また企業のOFF-JT費用の対GDP比(10〜14年時点)をみると、日本は0.10%であり、米国(2.08%)、フランス(1.78%)、ドイツ(1.20%)、イタリア(1.09%)、イギリス(1.06%)など、他の先進国を大幅に下回っているのである。さらに日本の場合、1995〜99年時点の0.41%から経年的に低下を続けているという点でも問題である(厚生労働省『平成30年版 労働経済の分析』p.89))。
   
さらに、かつては日本企業の人材育成の優れた特徴とされたOJT(職場内訓練)でも日本の地位は大幅に後退している。たとえばOJTの実施率(2012年時点)において、日本は男性50.7%、女性45.5%と、OECD平均(男性55.1%、女性57.0%)を下回っており、OECD23カ国での順位をみると男性18位、女性19位とかなり低い位置を占めている(『同上』p.86-87)。バブル崩壊後の正社員の削減によって、OJTのために十分な時間を避く余裕がなくなったことが要因であろう。
   
以上のように、2000年代以降の景気回復期において日本企業は設備投資や技術革新に熱心ではなく、従業員に対する教育訓練費も削減し、OFF-JTやOJTへの取り組みも不十分であった。しかし、それにも関わらず賃金コストの削減により史上最高益を何回も達成していたのである。逆に言えば、賃金コストを下げることで利益を十分確保できたから、設備投資や技術革新、従業員教育に力を注がずに済ませたということなのであろう。
   
   

■4. 株主重視経営への転換

日本企業が景気回復期に史上最高益を繰り返し達成していたにも関わらず賃金抑制を続けていたのは、1990年代にそれ以前の従業員重視の経営からアメリカ的な株主重視経営に転換したことが大きな要因である。図表4からわかるように、1986〜90年のバブル期の好景気には従業員給与が19.1%引上げられたのに対し、配当は1.6%しか増えていなかった。これに対し、株主重視経営への転換後の2001〜06年の景気拡大期には配当を2.7倍(174.8%)も増やしながら、従業員1人当たりの給与は5.8%も削減されていたのである。さらに企業の研究開発費の増加率が51.4%から11.1%へと大幅に低下していることも問題である。そしてこのような株主重視経営は現在も続いている。
   

(図表4・クリックで拡大します)
   
労働組合が株主重視経営への転換に対して有効な反撃ができなかったのも問題である。それを示すのが、2002年春闘の際のトヨタのベアゼロ事件である。この年にトヨタは経常利益1兆円の好業績が見込まれたため、トヨタ労組は月1000円のベースアップを要求したのである。しかしトヨタの経営陣はそれを拒否し、ベアゼロの回答であった。
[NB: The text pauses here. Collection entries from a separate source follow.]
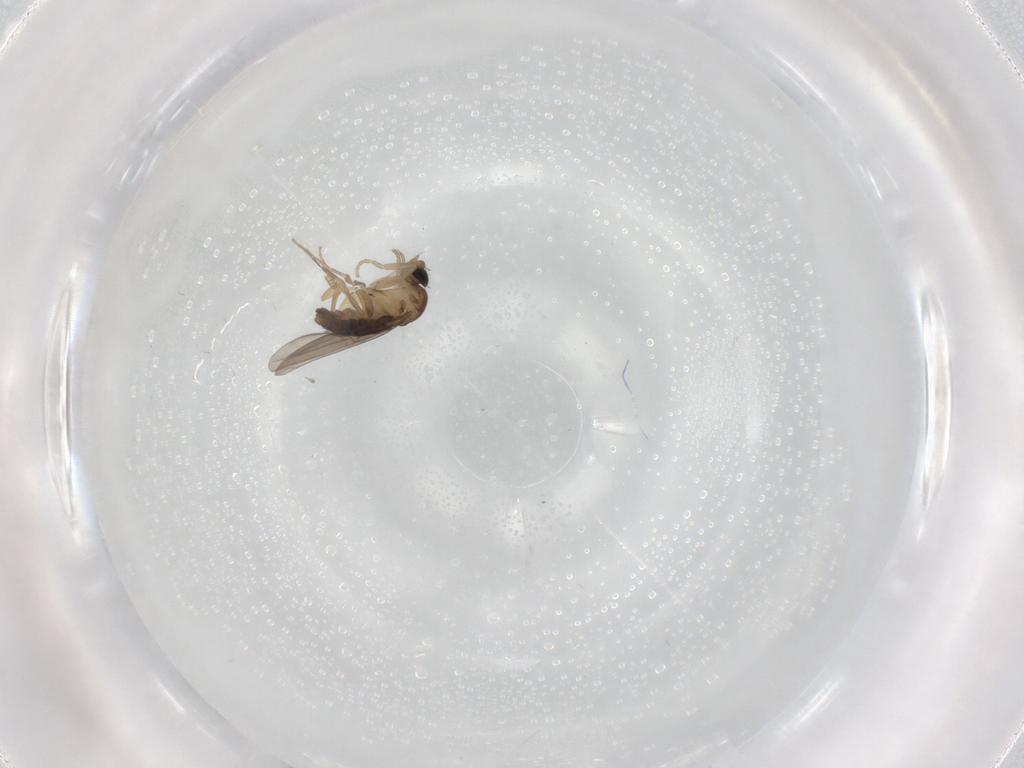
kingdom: Animalia
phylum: Arthropoda
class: Insecta
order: Diptera
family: Phoridae
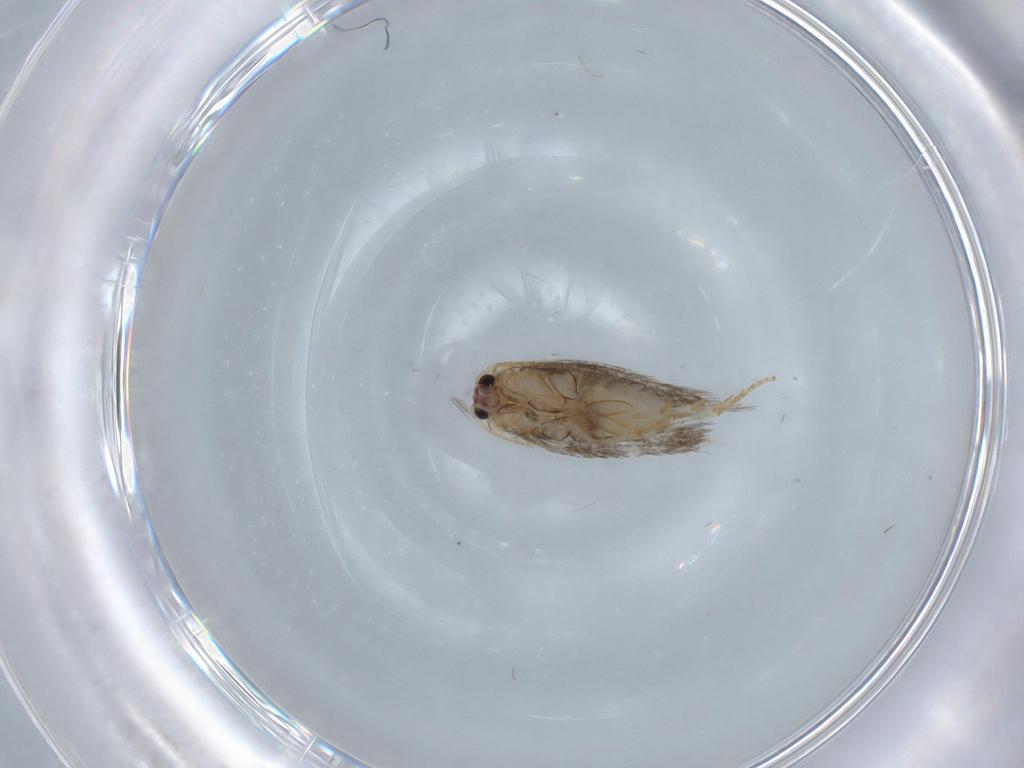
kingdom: Animalia
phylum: Arthropoda
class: Insecta
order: Lepidoptera
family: Nepticulidae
最も好業績のトヨタでもベアゼロということで、これ以降日本企業の経営陣はベースアップを封印し続け、労働組合もそれを打ち破ることができなかったのである。
   
この状況が変わったのは、2022年から進行した急速なインフレである。これによって経済界も賃上げに向かわざるをえなくなり、連合のまとめによれば2024春闘ではベースアップと定期昇給を合わせた平均賃上げ率は前年比1.52ポイント高い5.1%と、1991年(5.66%)以来33年ぶりに5%を上回った。そして今年の2025春闘では昨年の最終結果を0.16ポイント上回る5.26%の賃上げを達成したのである。
   
また非正規雇用の処遇改善に向けて、最低賃金引き上げも進められている。今年の最低賃金額改定は47都道府県で、63円〜82円の引上げとなり、全国加重平均額は1121円(昨年度1055円)となった。全国加重平均額は66円の引上げであり、これは1978年度以降で最高額であるという。
   
しかし『毎月勤労統計調査』によれば、2022年から24年まで3年連続で実質賃金指数が前年比でマイナスであり、今年になってからも1月から6月まで前年同月比でマイナスが続いている。労働組合のない中小企業も含めた全体では、消費者物価上昇率が依然として賃金上昇率を上回っているのである。トランプ関税の影響などで今後の景気の後退も懸念されているだけに、今年の春闘や最低賃金の引き上げの結果が、実質賃金の上昇をもたらすかどうかは、不透明である。株主重視経営が今後も継続されることによって、賃上げに対するブレーキが作用し続けることも考えられる。
   
また、日本企業が物価高や賃金コスト上昇への対策として、設備投資や技術革新に積極的になることも考えられる。しかし、生産性が上昇しても労働者が賃上げを強く要求しなければ、企業の利益だけが増大することになりかねない。 さらに注意しなければならないのは、企業による生産性向上のための設備投資や技術革新は、労働強化、人員削減、配置転換など、労働者に対し犠牲を強いる内容を伴うことが少なくないことである。高度成長期に労働組合が反合理化闘争を進めたのは、そのためである。したがって労働組合は賃上げを要求すると同時に、技術革新や設備投資が労働現場に及ぼす影響を絶えずチェックし、労働条件が悪化しないよう警戒することが必要である。